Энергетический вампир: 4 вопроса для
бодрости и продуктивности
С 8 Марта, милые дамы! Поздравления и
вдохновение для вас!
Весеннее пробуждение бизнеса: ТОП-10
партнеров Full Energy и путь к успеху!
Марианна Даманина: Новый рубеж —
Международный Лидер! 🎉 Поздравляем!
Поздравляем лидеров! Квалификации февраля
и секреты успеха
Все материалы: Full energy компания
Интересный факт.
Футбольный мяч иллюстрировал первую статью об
—————
Requirement — Above are records; count the lines among them that include the word "Поздравляем", and give only the number.

Result of this task — 2